# Timeshares Close to Munich?



## normalrog (Feb 24, 2008)

Hi Tuggers...

I would like to exchange into a property for the purpose of spending most of the week seeing Munich.  I would prefer to forgo a rental car, so I am also interested in something close to train or bus into Munich.  Any ideas? 

Thanks...

Roger


----------



## Janie (Feb 25, 2008)

If you want to spend most of your time in Munich, a hotel would probably be a better bet.  None of the timeshares are all that close.  Probably the closest would be the one in Garmisch, Club Columbo Quellenhof, which is about an hour's drive south from Munich.  I haven't taken the train there from Munich.  I have done the drive, and it was fast.

There are lots of other other interesting things in that vicinity also.

(RCI Directory lists a couple of Munich hotels, but I have never seen any of those available as exchanges.  You could check Extra Vacations and see if they are available as rentals)


----------



## tashamen (Feb 25, 2008)

AlpenClub Schliersee is a possibility - available thorugh II.  Several of the reviews here mention taking a train into Munich for day trips.


----------



## Carolinian (Feb 27, 2008)

How about a 57-unit timeshare bang in central Munich. last renovated in 2002?  Timeshare resort chain Hapimag, the worlds oldest timeshare developer, has such a resort, but since they don't deal with either RCI or II, you would probably have to find a Hapimag member who would be willing to do a direct trade for something you have to reserve it for you.

Check out www.hapimag.com


----------



## hibbeln (Feb 28, 2008)

We are staying at the Club Colombo Hotel Quellenhof in the Garmisch-Partenkirchen area (it's actually in Grainau) this August.  I'm not sure it's exactly what you're looking for (I think you would have to take a short bus ride from in front of the condo to catch the train to Munich).  But if you added it on to a few days in Munich, you just might love it!

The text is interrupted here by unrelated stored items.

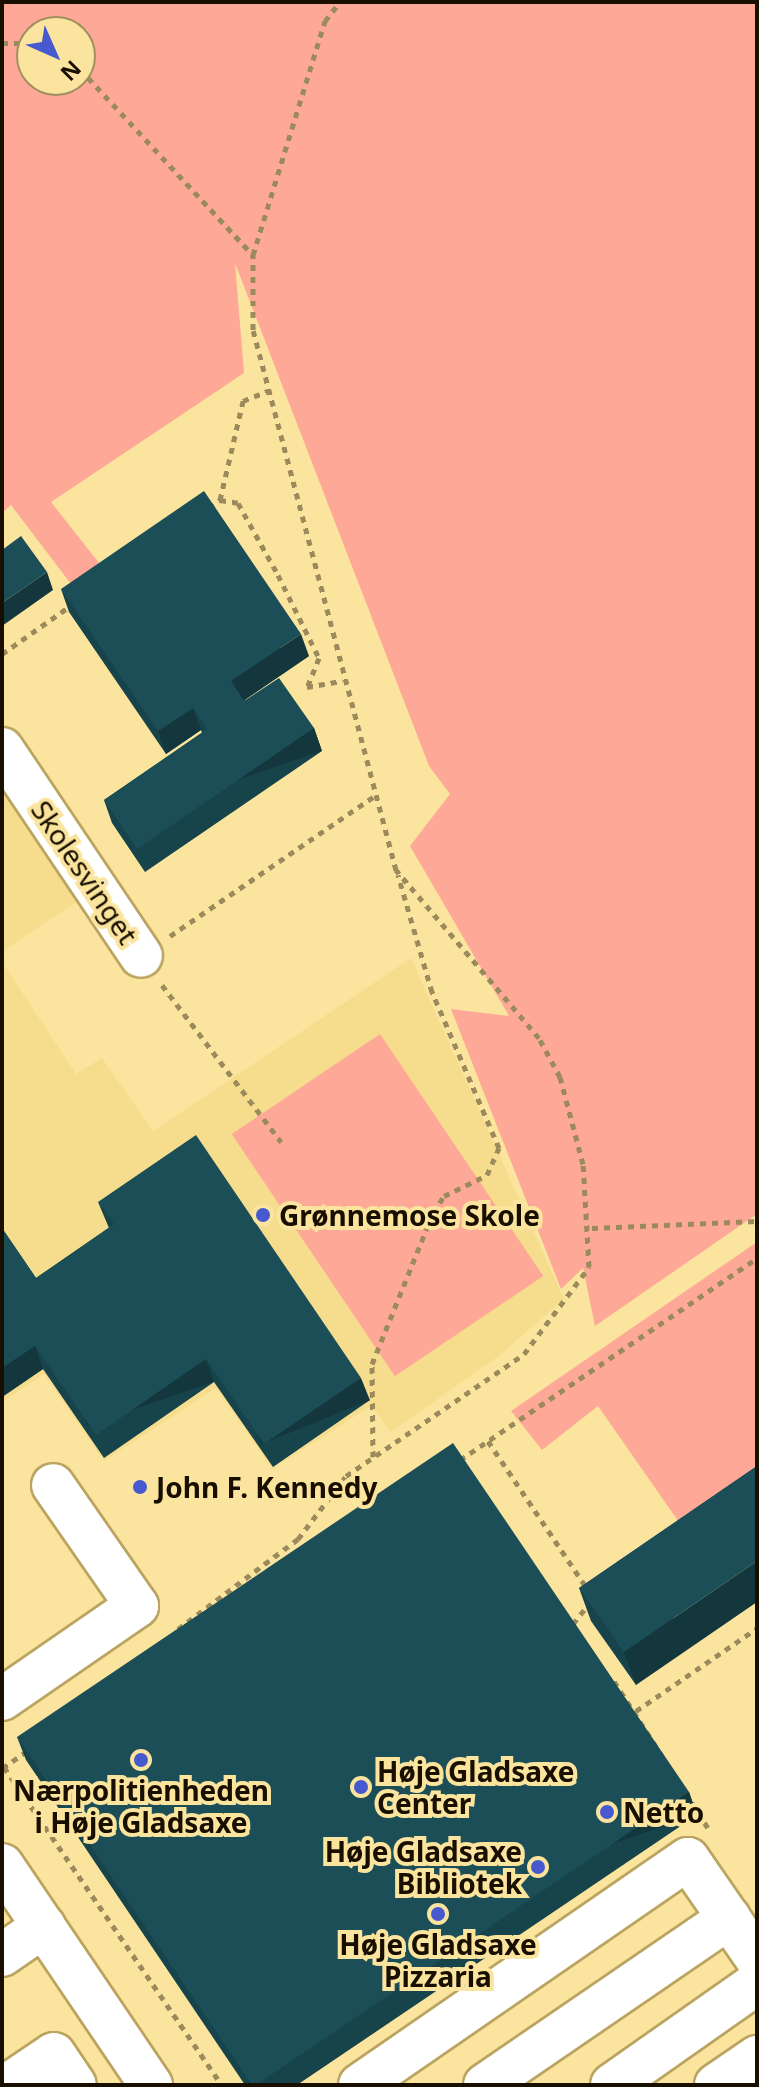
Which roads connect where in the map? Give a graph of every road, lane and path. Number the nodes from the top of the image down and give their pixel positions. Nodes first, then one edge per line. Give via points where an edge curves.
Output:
1 (340, 2) edge
2 (96, 86) edge
3 (253, 255) junction
4 (268, 391) junction
5 (220, 500) junction
6 (195, 517) edge
7 (80, 599) edge
8 (2, 654) edge
9 (342, 681) junction
10 (2, 749) edge
11 (377, 794) junction
12 (396, 870) junction
13 (141, 956) junction
14 (281, 1142) dead end
15 (757, 1221) edge
16 (592, 1228) junction
17 (757, 1258) edge
18 (488, 1441) junction
19 (373, 1457) junction
20 (448, 1468) edge
21 (53, 1485) dead end
22 (291, 1543) junction
23 (303, 1550) edge
24 (757, 1628) edge
25 (580, 1634) edge
26 (167, 1637) edge
27 (608, 1673) edge
28 (2, 1699) edge
29 (636, 1711) junction
30 (41, 1742) edge
31 (689, 1860) junction
32 (2, 1865) edge
33 (729, 1918) junction
34 (44, 1926) junction
35 (2, 1955) edge
36 (757, 1959) edge
37 (757, 1983) edge
38 (757, 2057) edge
39 (8, 2085) edge
40 (75, 2085) edge
41 (151, 2085) edge
42 (222, 2085) edge
43 (360, 2085) edge
44 (485, 2085) edge
45 (612, 2085) edge
46 (716, 2085) edge

1 - 3 path via 325,21
2 - 3 path
3 - 4 path via 253,330
4 - 5 path via 243,401
4 - 9 path
5 - 6 path
5 - 9 path via 238,503 319,658 307,687
7 - 8 path
9 - 11 path
10 - 13 street, Skolesvinget
11 - 12 path
11 - 13 path
12 - 16 path via 539,1038 560,1077
12 - 19 path via 432,992 499,1148 487,1175 444,1196 427,1228 372,1364
13 - 14 path
15 - 16 path
16 - 19 path via 589,1267 575,1294 524,1354
17 - 18 path
18 - 20 path
18 - 25 path via 594,1598 571,1622
19 - 22 path via 346,1476
21 - 28 street via 137,1606
22 - 23 path
22 - 26 path
24 - 29 path
27 - 29 path
29 - 31 path via 711,1822
30 - 42 path via 4,1767
31 - 33 street
31 - 43 street
32 - 34 street
33 - 36 street
33 - 44 street
34 - 35 street
34 - 41 street
37 - 45 street
38 - 46 street
39 - 40 street via 54,2054

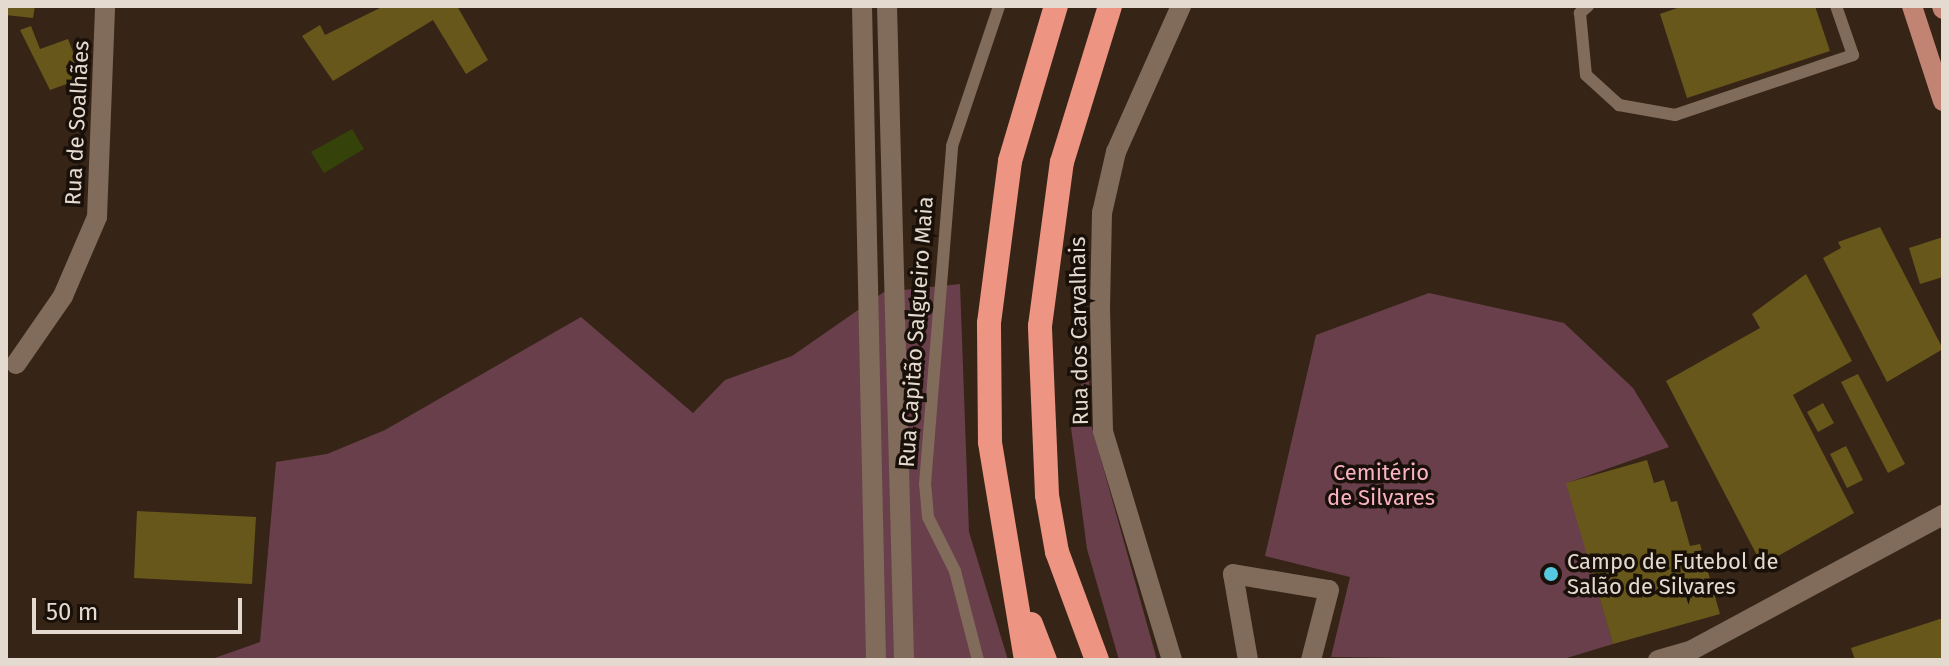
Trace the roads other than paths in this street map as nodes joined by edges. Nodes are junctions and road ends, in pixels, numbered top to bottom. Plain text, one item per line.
1 (105, 6) edge
2 (862, 6) edge
3 (887, 6) edge
4 (999, 6) edge
5 (1056, 6) edge
6 (1110, 6) edge
7 (1181, 6) edge
8 (1588, 6) edge
9 (1836, 6) edge
10 (1912, 6) edge
11 (1943, 101) edge
12 (16, 364) dead end
13 (1943, 515) edge
14 (1057, 552) junction
15 (1007, 562) junction
16 (876, 660) edge
17 (904, 660) edge
18 (978, 660) edge
19 (1026, 660) edge
20 (1045, 660) edge
21 (1082, 660) edge
22 (1097, 660) edge
23 (1172, 660) edge
24 (1248, 660) edge
25 (1311, 660) edge
26 (1658, 660) edge

1 - 12 street, Rua de Soalhães
2 - 16 street
3 - 17 street
4 - 18 lane, Rua Capitão Salgueiro Maia
5 - 15 highway
6 - 14 highway
7 - 23 street, Rua dos Carvalhais
8 - 9 lane
10 - 11 main road
13 - 26 street
14 - 21 highway
14 - 22 highway
15 - 19 highway
15 - 20 highway
24 - 25 street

For everyone else, I'm quite surprised how easily we got this exchange.  I noticed late last fall that there was summer availability there while just playing around with a deposit and seeing what was available in August in Germany or Austria.  I started thinking and ended up putting in a request that was very specific.  We figured IF we could get a unit big enough for our family of 4 and IF it would be exactly the 1st week in August (no flexibility) then we would take it.  I put in the exchange and in less than 3 weeks I had it confirmed.  Then we invited my Dad and about a month ago I put in for another 1 bedroom unit, also had to be that exact first week in August.  First we matched for one that was a week later and we turned it down (we had to have them the same week or not at all).  Low and behold, within a month I had the second unit confirmed!


----------



## EAM (Feb 28, 2008)

*Arabella Sheraton Grand Hotel and Tryp Munchen*

The Arabella Sheraton Grand Hotel  in Munich is listed in the RCI directory as is TRYP MUNCHEN  ( #8217 ), also in Munich.  Both offer only hotel rooms, and my guess would be that availability would be very limited.


----------